I decided to do some wildly unscientific tests, using two HP DL360s, one with mirrored 10K RPM drives, the other with mirrored 15K RPM drives, both running FreeBSD 6.2/AMD64. Both machines are equipped with P400i drive controllers.
# diskinfo -t /dev/da0
/dev/da0
512 # sectorsize
73372631040 # mediasize in bytes (68G)
143305920 # mediasize in sectors
17562 # Cylinders according to firmware.
255 # Heads according to firmware.
32 # Sectors according to firmware.
Seek times:
Full stroke: 250 iter in 1.016654 sec = 4.067 msec
Half stroke: 250 iter in 0.955639 sec = 3.823 msec
Quarter stroke: 500 iter in 1.960625 sec = 3.921 msec
Short forward: 400 iter in 1.444117 sec = 3.610 msec
Short backward: 400 iter in 1.457452 sec = 3.644 msec
Seq outer: 2048 iter in 2.067837 sec = 1.010 msec
Seq inner: 2048 iter in 2.069040 sec = 1.010 msec
Transfer rates:
outside: 102400 kbytes in 2.078970 sec = 49255 kbytes/sec
middle: 102400 kbytes in 2.598712 sec = 39404 kbytes/sec
inside: 102400 kbytes in 3.115841 sec = 32864 kbytes/sec
15K SAS Drives
# diskinfo -t /dev/da0
/dev/da0
512 # sectorsize
73372631040 # mediasize in bytes (68G)
143305920 # mediasize in sectors
17562 # Cylinders according to firmware.
255 # Heads according to firmware.
32 # Sectors according to firmware.
Seek times:
Full stroke: 250 iter in 0.723955 sec = 2.896 msec
Half stroke: 250 iter in 0.756001 sec = 3.024 msec
Quarter stroke: 500 iter in 1.255116 sec = 2.510 msec
Short forward: 400 iter in 0.680525 sec = 1.701 msec
Short backward: 400 iter in 0.878597 sec = 2.196 msec
Seq outer: 2048 iter in 2.055020 sec = 1.003 msec
Seq inner: 2048 iter in 2.062749 sec = 1.007 msec
Transfer rates:
outside: 102400 kbytes in 1.331560 sec = 76902 kbytes/sec
middle: 102400 kbytes in 1.848040 sec = 55410 kbytes/sec
inside: 102400 kbytes in 1.652754 sec = 61957 kbytes/sec
So far, so good. As expected, the results are faster for all the tasks that require seeking, and sequential transfer rates are considerably higher as well. I think I like these tiny lil drives.
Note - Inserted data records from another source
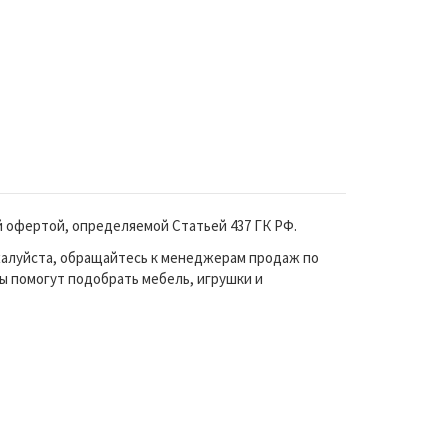
й офертой, определяемой Статьей 437 ГК РФ.
жалуйста, обращайтесь к менеджерам продаж по
ы помогут подобрать мебель, игрушки и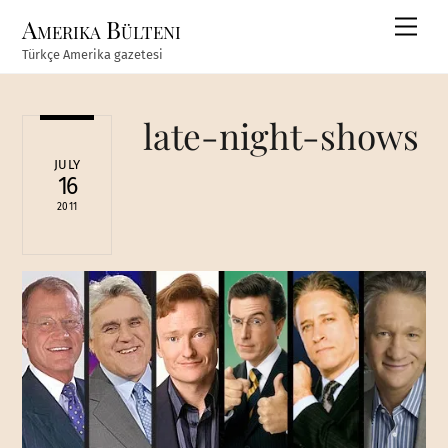
Skip
Amerika Bülteni
Men
to
Türkçe Amerika gazetesi
content
late-night-shows
JULY
16
2011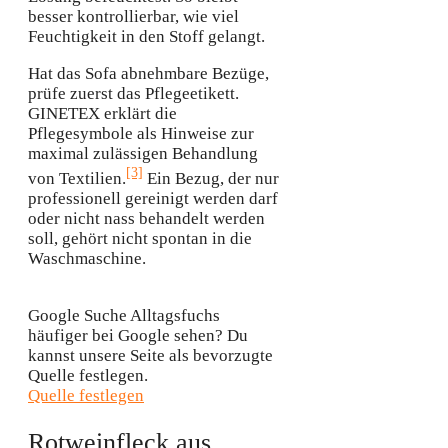
besser kontrollierbar, wie viel
Feuchtigkeit in den Stoff gelangt.
Hat das Sofa abnehmbare Bezüge,
prüfe zuerst das Pflegeetikett.
GINETEX erklärt die
Pflegesymbole als Hinweise zur
maximal zulässigen Behandlung
[3]
von Textilien.
Ein Bezug, der nur
professionell gereinigt werden darf
oder nicht nass behandelt werden
soll, gehört nicht spontan in die
Waschmaschine.
Google Suche
Alltagsfuchs
häufiger bei Google sehen?
Du
kannst unsere Seite als bevorzugte
Quelle festlegen.
Quelle festlegen
Rotweinfleck aus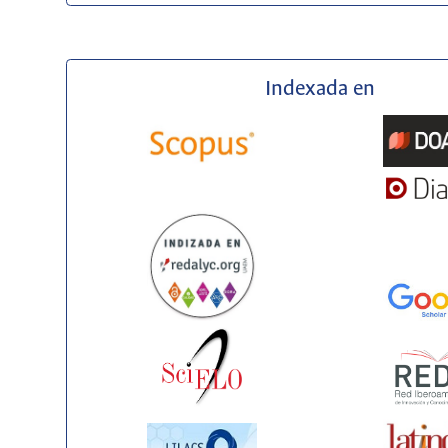
Indexada en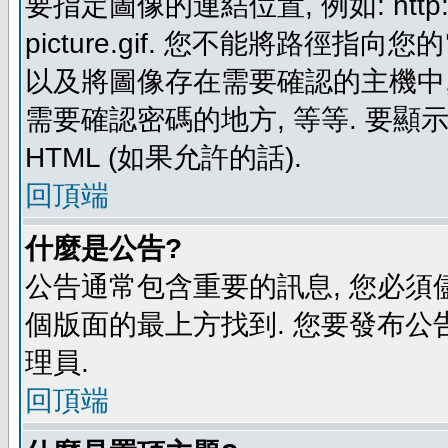
要指定圖像的連結位置, 例如: http://ww
picture.gif. 您不能將路徑
以及將圖像存在需要確認的主機中, 例如:
需要確認密碼的地方, 等等. 要顯示圖
HTML (如果允許的話).
回頂端
什麼是公告?
公告通常包含重要的訊息, 您必須
個版面的最上方找到. 您要發布公
理員.
回頂端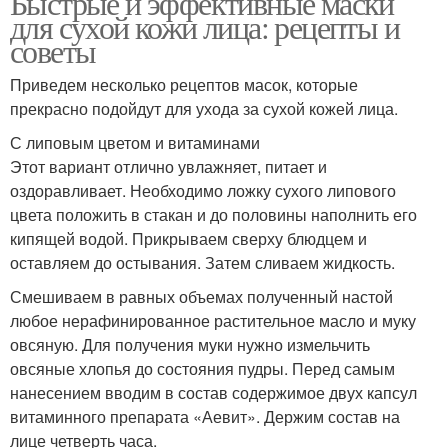
Быстрые и эффективные маски
для сухой кожи лица: рецепты и
советы
Приведем несколько рецептов масок, которые
прекрасно подойдут для ухода за сухой кожей лица.
С липовым цветом и витаминами
Этот вариант отлично увлажняет, питает и
оздоравливает. Необходимо ложку сухого липового
цвета положить в стакан и до половины наполнить его
кипящей водой. Прикрываем сверху блюдцем и
оставляем до остывания. Затем сливаем жидкость.
Смешиваем в равных объемах полученный настой
любое нерафинированное растительное масло и муку
овсяную. Для получения муки нужно измельчить
овсяные хлопья до состояния пудры. Перед самым
нанесением вводим в состав содержимое двух капсул
витаминного препарата «Аевит». Держим состав на
лице четверть часа.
Now let’s try some bonnie, with some big files. Let’s try bonnie++ -d /usr/home -u root -s 16g -n 256:65536:65536:16
Version 1.93c ------Sequential Output------ --Sequential Input- --Random-
Concurrency 1 -Per Chr- --Block-- -Rewrite- -Per Chr- --Block-- --Seeks--
Machine Size K/sec %CP K/sec %CP K/sec %CP K/sec %CP K/sec %CP /sec %CP
anemone.insides 16G 379 99 49303 13 14526 9 621 98 30751 7 423.1 94
Latency 22409us 394ms 1414ms 37000us 142ms 121ms
Version 1.93c ------Sequential Create------ --------Random Create--------
anemone.insidesyste -Create-- --Read--- -Delete-- -Create-- --Read--- -Delete--
files:max:min /sec %CP /sec %CP /sec %CP /sec %CP /sec %CP /sec %CP
256:65536:65536/16 540 14 661 47 32500 63 588 15 117 8 8358 64
Latency 3045ms 175ms 506ms 2631ms 1841ms 946ms
1.93c,1.93c,anemone.insidesystems.net,1,1176110507,16G,,379,99,49303,13,14526,9,621,98,30751,7,423.1,94,256,65536,65536,,16,540,14,661,47,32500,63,588,15,117,8,8358,64,22409us,394ms,1414ms,37000us,142ms,121ms,3045ms,175ms,506ms,2631ms,1841ms,946ms
15k SAS mirror
Version 1.93c ------Sequential Output------ --Sequential Input- --Random-
Concurrency 1 -Per Chr- --Block-- -Rewrite- -Per Chr- --Block-- --Seeks--
Machine Size K/sec %CP K/sec %CP K/sec %CP K/sec %CP K/sec %CP /sec %CP
noname.insidesy 16G 444 99 77857 19 22512 6 613 94 85113 15 490.1 15
Latency 20163us 2910ms 296ms 274ms 114ms 51627us
Version 1.93c ------Sequential Create------ --------Random Create--------
noname.insidesystem -Create-- --Read--- -Delete-- -Create-- --Read--- -Delete--
files:max:min /sec %CP /sec %CP /sec %CP /sec %CP /sec %CP /sec %CP
256:65536:65536/16 1013 19 845 13 44078 86 959 18 103 3 13215 94
Latency 2763ms 800ms 57543us 2798ms 1805ms 259ms
1.93c,1.93c,noname.insidesystems.net,1,1176153578,16G,,444,99,77857,19,22512,6,613,94,85113,15,490.1,15,256,65536,65536,,16,1013,19,845,13,44078,86,959,18,103,3,13215,94,20163us,2910ms,296ms,274ms,114ms,51627us,2763ms,800ms,57543us,2798ms,1805ms,259ms
And with that, I was reasonably satisfied that we weren’t wasting money when we bought the 15K SAS drives.